In de volgende paragraaf zal de theoretische basis van dit onderzoek verder worden toegelicht.
1.1 Theoretisch kader
Het verband tussen hypothetische effectiviteitverhogende omstandigheden en resultaten, met name de prestaties van leerlingen, ligt ten grondslag aan het basisontwerp van onderzoek naar de effectiviteit van onderwijs (Scheerens, 2008). Om dit verband te verduidelijken heeft Scheerens (2008) een conceptueel model ontwikkeld (zie Figuur 1). Het model is afkomstig uit de systeemtheorie en beschrijft het functioneren van onderwijs in termen van inputkenmerken en procesfactoren die de output, naast de impact van contextuele omstandigheden, beïnvloeden (Scheerens, 2008). Dit model dient als theoretische basis voor deze systematische review.
Figuur 1 Een basissysteemmodel voor het functioneren van onderwijs (Scheerens, 2008)
Welke factoren en variabelen in het kader van onderzoek naar de invloed van ICT op leerprestaties een rol spelen, zal in de volgende paragrafen per onderdeel van het model worden besproken.
1.1.1 Input
Onder de input vallen variabelen en factoren die als min of meer veranderlijke voorwaarden de effectiviteit van ICT op leerprestaties in het onderwijs kunnen beïnvloeden.
ICT-infrastructuur
De kwaliteit van de ICT-infrastructuur is één van de aandachtspunten die bij het gebruik van ICT in het onderwijs een rol spelen (De Jong, Kanselaar & Lowyck, 2003; Sánchez, Salinas & Harris, 2011).
Als factoren van de ICT-infrastructuur worden door Sánchez et al. (2011) onder andere de
docent/computer ratio, de leerling/computer ratio, de internet toegankelijkheid en de snelheid van de
internetverbinding genoemd. Petko (2012) voegt hieraan toe dat niet alleen het aantal van ICT- middelen beschouwd moet worden, maar ook of deze middelen up-to-date en goed onderhouden zijn.
Verder stelt hij dat het gemak en de flexibiliteit waarmee docenten en leerlingen toegang hebben tot computers op school van belang is. Het kan een groot verschil maken of ICT-middelen als een vast onderdeel in het klaslokaal zelf geplaatst zijn, of dat ze voor gebruik aangevraagd moeten worden, of dat computers alleen maar toegankelijk zijn op speciale computerlocaties (Petko, 2012).
Naast de faciliteiten horen bij de ICT-infrastructuur ook factoren zoals de training en technische ondersteuning die docenten ten aanzien van ICT ter beschikking gesteld krijgen (Donnelly, McGarr & O’Reilly, 2011).
::::::
◆ Opdrachtomschrijving ◆
Neem letterlijk een stuk over uit de tekst over ICT en leerprestaties. Begin bij de woorden "Verder stelt hij" en stop na "McGarr & O’Reilly, 2011).".
::::::
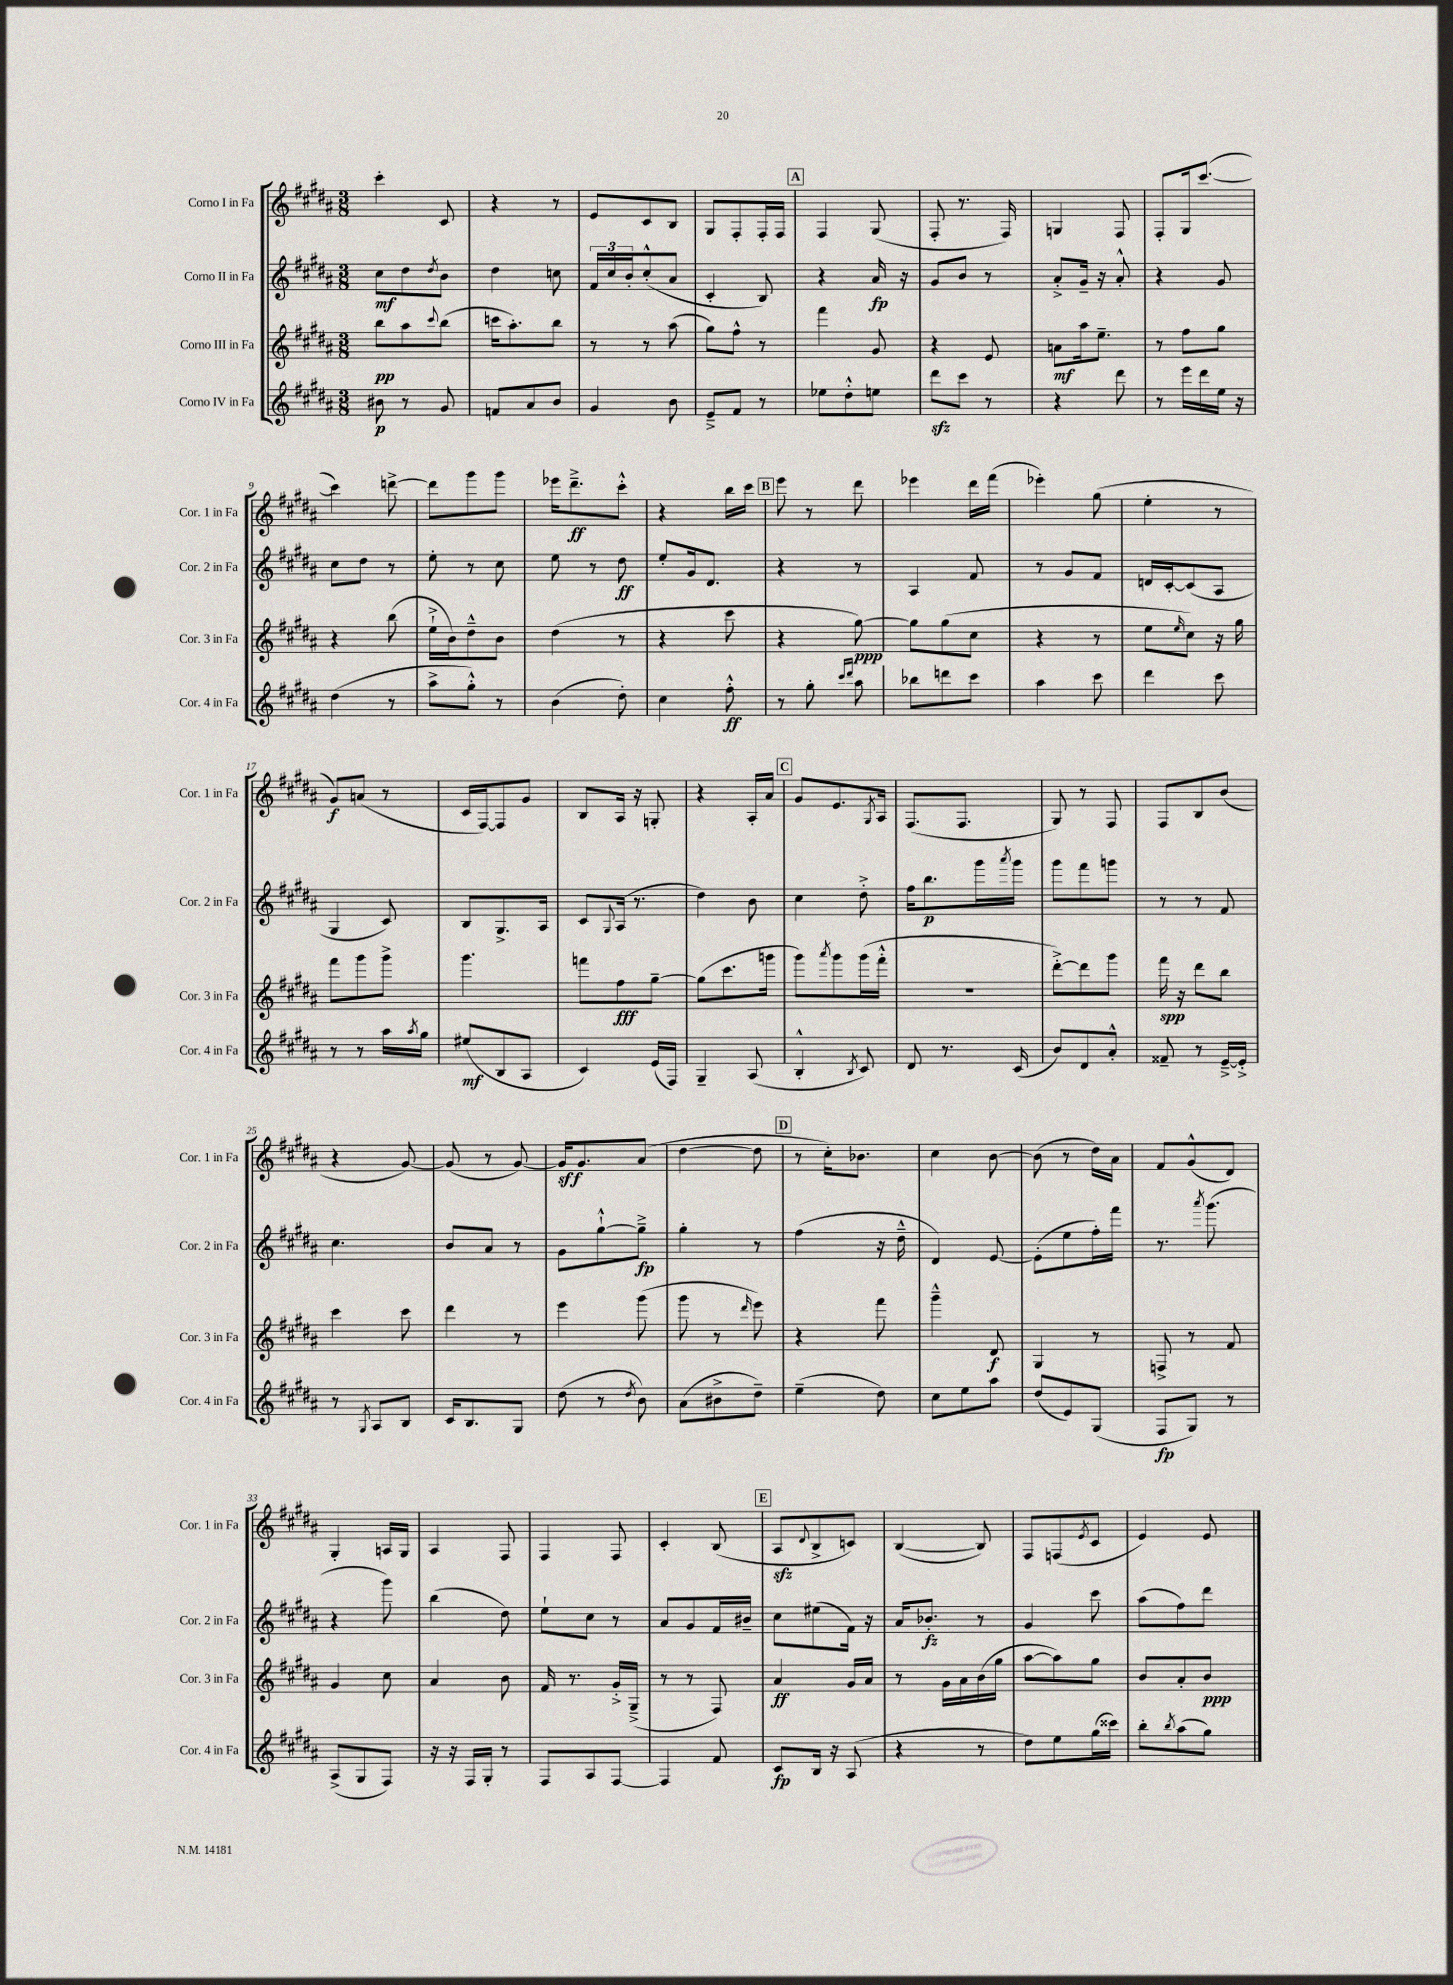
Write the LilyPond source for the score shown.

<<
\new StaffGroup <<
\new Staff = "s0" \with { instrumentName = "Corno I in Fa" shortInstrumentName = "Cor. 1 in Fa" } {
    \clef treble \key b \major \numericTimeSignature \time 3/8
    cis'''4-. cis'8 |
    r4 r8 |
    e'8 cis'8 b8 |
    gis8 fis8-. fis16-. fis16 |
    \mark \markup { \box "A" } fis4 gis8( |
    fis8-. r8. fis16) |
    g4 fis8 |
    fis8-. gis16 cis'''8.~( |
    cis'''4) d'''8~-> |
    d'''8 gis'''8 gis'''8 |
    ees'''16 dis'''8.--->\ff cis'''8-.-^ |
    r4 b''16 cis'''16 |
    \mark \markup { \box "B" } e'''8 r8 dis'''8 |
    ees'''4 dis'''16 fis'''16( |
    ees'''4-.) gis''8( |
    e''4-. r8 |
    gis'8\f) a'8( r8 |
    cis'16 fis16~) fis8 gis'8 |
    b8 ais16 r16 g8-. |
    r4 ais16-. ais'16 |
    \mark \markup { \box "C" } gis'8 e'8. \acciaccatura { gis8 } ais16 |
    fis8.( fis8. |
    gis8) r8 fis8 |
    fis8 b8 b'8( |
    r4 gis'8~) |
    gis'8( r8 gis'8~) |
    gis'16\sff gis'8. ais'8( |
    dis''4~ dis''8 |
    \mark \markup { \box "D" } r8 cis''16-.) bes'8. |
    cis''4 b'8~ |
    b'8( r8 dis''16) ais'16 |
    fis'8 gis'8-^( dis'8) |
    gis4-. a16 gis16 |
    ais4 fis8 |
    fis4 fis8 |
    cis'4-. b8( |
    \mark \markup { \box "E" } ais8\sfz \appoggiatura { dis'8 } b8-> c'8) |
    b4~( b8) |
    fis8 f8( \acciaccatura { e'8 } cis'8 |
    e'4) e'8 \bar "|." |
}
\new Staff = "s1" \with { instrumentName = "Corno II in Fa" shortInstrumentName = "Cor. 2 in Fa" } {
    \clef treble \key b \major \numericTimeSignature \time 3/8
    cis''8\mf dis''8 \acciaccatura { dis''8 } b'8 |
    dis''4 c''8 |
    \tuplet 3/2 { fis'16 cis''16 b'16-. } cis''8-.-^( ais'8 |
    cis'4-. b8) |
    \mark \markup { \box "A" } r4 ais'16\fp r16 |
    gis'8 b'8 r8 |
    ais'8-.-> gis'16-- r16 ais'8-.-^ |
    r4 gis'8 |
    cis''8 dis''8 r8 |
    e''8-. r8 cis''8 |
    e''8 r8 dis''8\ff |
    e''8-. gis'16 dis'8. |
    \mark \markup { \box "B" } r4 r8 |
    ais4 fis'8 |
    r8 gis'8 fis'8 |
    d'16 cis'16~-. cis'8( ais8 |
    gis4 cis'8) |
    b8 gis8.-> ais16 |
    cis'8 \appoggiatura { gis8 } ais16( r8. |
    dis''4) b'8 |
    \mark \markup { \box "C" } cis''4 dis''8-.-> |
    fis''16 b''8.\p gis'''16 \acciaccatura { ais'''8 } gis'''16 |
    gis'''8 fis'''8 g'''8 |
    r8 r8 fis'8 |
    cis''4. |
    b'8 ais'8 r8 |
    gis'8 gis''8~-!-^ gis''8--->\fp |
    gis''4-. r8 |
    \mark \markup { \box "D" } fis''4( r16 dis''16---^ |
    dis'4) e'8~ |
    e'8-.( e''8 fis''16-.) fis'''16 |
    r8. \acciaccatura { ais'''8 } gis'''8.( |
    r4 gis'''8) |
    b''4( dis''8) |
    e''8-! cis''8 r8 |
    ais'8 gis'8 fis'16 bis'16-- |
    \mark \markup { \box "E" } cis''8 eis''8( fis'16) r16 |
    ais'16 bes'8.-.\fz r8 |
    gis'4 cis'''8 |
    ais''8( fis''8) dis'''8 \bar "|." |
}
\new Staff = "s2" \with { instrumentName = "Corno III in Fa" shortInstrumentName = "Cor. 3 in Fa" } {
    \clef treble \key b \major \numericTimeSignature \time 3/8
    b''8\pp ais''8 \appoggiatura { cis'''8 } b''8( |
    c'''16 ais''8.-.) b''8 |
    r8 r8 ais''8( |
    gis''8) fis''8-^ r8 |
    \mark \markup { \box "A" } fis'''4 gis'8 |
    r4 e'8 |
    a'8\mf ais''16 e''8.-- |
    r8 fis''8 gis''8 |
    r4 b''8( |
    e''16-!-> b'16) dis''8---^ b'8 |
    dis''4( r8 |
    r4 cis'''8 |
    \mark \markup { \box "B" } r4 gis''8~\ppp) |
    gis''8 gis''8( cis''8 |
    r4 r8 |
    e''8 \grace { e''16 } cis''8) r16 gis''16 |
    fis'''8 gis'''8 gis'''8-> |
    gis'''4. |
    f'''8 fis''8\fff gis''8~-- |
    gis''8( cis'''8. g'''16 |
    \mark \markup { \box "C" } gis'''8) \acciaccatura { ais'''8 } gis'''8 gis'''16( fis'''16-.-^ |
    R4. |
    dis'''8~-.->) dis'''8 gis'''8 |
    fis'''16\spp r16 dis'''8 b''8 |
    cis'''4 cis'''8 |
    dis'''4 r8 |
    e'''4 gis'''8( |
    gis'''8 r8 \grace { dis'''16 } e'''8) |
    \mark \markup { \box "D" } r4 fis'''8 |
    gis'''4---^ dis'8\f |
    gis4 r8 |
    f8-> r8 fis'8 |
    gis'4 cis''8 |
    ais'4 b'8 |
    fis'16 r8. gis'16-.-> gis16--->( |
    r8 r8 fis8) |
    \mark \markup { \box "E" } ais'4\ff gis'16 ais'16 |
    r8 gis'16 ais'16 b'16( gis''16 |
    ais''8~ ais''8) gis''8 |
    b'8 ais'8-. b'8\ppp \bar "|." |
}
\new Staff = "s3" \with { instrumentName = "Corno IV in Fa" shortInstrumentName = "Cor. 4 in Fa" } {
    \clef treble \key b \major \numericTimeSignature \time 3/8
    bis'8\p r8 gis'8 |
    f'8 ais'8 b'8 |
    gis'4 b'8 |
    e'8---> fis'8 r8 |
    \mark \markup { \box "A" } ees''8 dis''8-.-^ e''8 |
    dis'''8\sfz cis'''8 r8 |
    r4 dis'''8 |
    r8 e'''16 dis'''16 e''16 r16 |
    dis''4( r8 |
    ais''8-> gis''8-.-^) r8 |
    b'4( dis''8-.) |
    cis''4 fis''8-.-^\ff |
    \mark \markup { \box "B" } r8 gis''8-. \grace { cis'''16 dis'''16 } ais''8 |
    bes''8 d'''8 cis'''8 |
    ais''4 cis'''8 |
    dis'''4 cis'''8 |
    r8 r8 ais''16 \acciaccatura { ais''8 } gis''16 |
    eis''8\mf( b8 ais8 |
    cis'4) e'16( fis16) |
    gis4-- ais8( |
    \mark \markup { \box "C" } b4-.-^ \acciaccatura { b8 } cis'8) |
    dis'8 r8. cis'16( |
    b'8) dis'8 ais'8-.-^ |
    fisis'8-- r8 e'16~---> e'16-.-> |
    r8 \acciaccatura { gis8 } ais8 b8 |
    cis'16 b8. gis8 |
    dis''8( r8 \acciaccatura { dis''8 } b'8) |
    ais'8( bis'8-> dis''8--) |
    \mark \markup { \box "D" } e''4--( dis''8) |
    cis''8 e''8 ais''8 |
    dis''8( e'8) gis8( |
    fis8\fp gis8) r8 |
    ais8->( gis8 fis8) |
    r16 r16 fis16 gis16-. r8 |
    fis8 ais8 fis8~ |
    fis4 fis'8 |
    \mark \markup { \box "E" } cis'8\fp b16 r16 ais8( |
    r4 r8 |
    dis''8) e''8 gis''16( cisis'''16) |
    b''8-. \acciaccatura { b''8 } ais''8( gis''8) \bar "|." |
}
>>
>>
::::::
◆ Oplossing ◆
Verder stelt hij dat het gemak en de flexibiliteit waarmee docenten en leerlingen toegang hebben tot computers op school van belang is. Het kan een groot verschil maken of ICT-middelen als een vast onderdeel in het klaslokaal zelf geplaatst zijn, of dat ze voor gebruik aangevraagd moeten worden, of dat computers alleen maar toegankelijk zijn op speciale computerlocaties (Petko, 2012).
Naast de faciliteiten horen bij de ICT-infrastructuur ook factoren zoals de training en technische ondersteuning die docenten ten aanzien van ICT ter beschikking gesteld krijgen (Donnelly, McGarr & O’Reilly, 2011).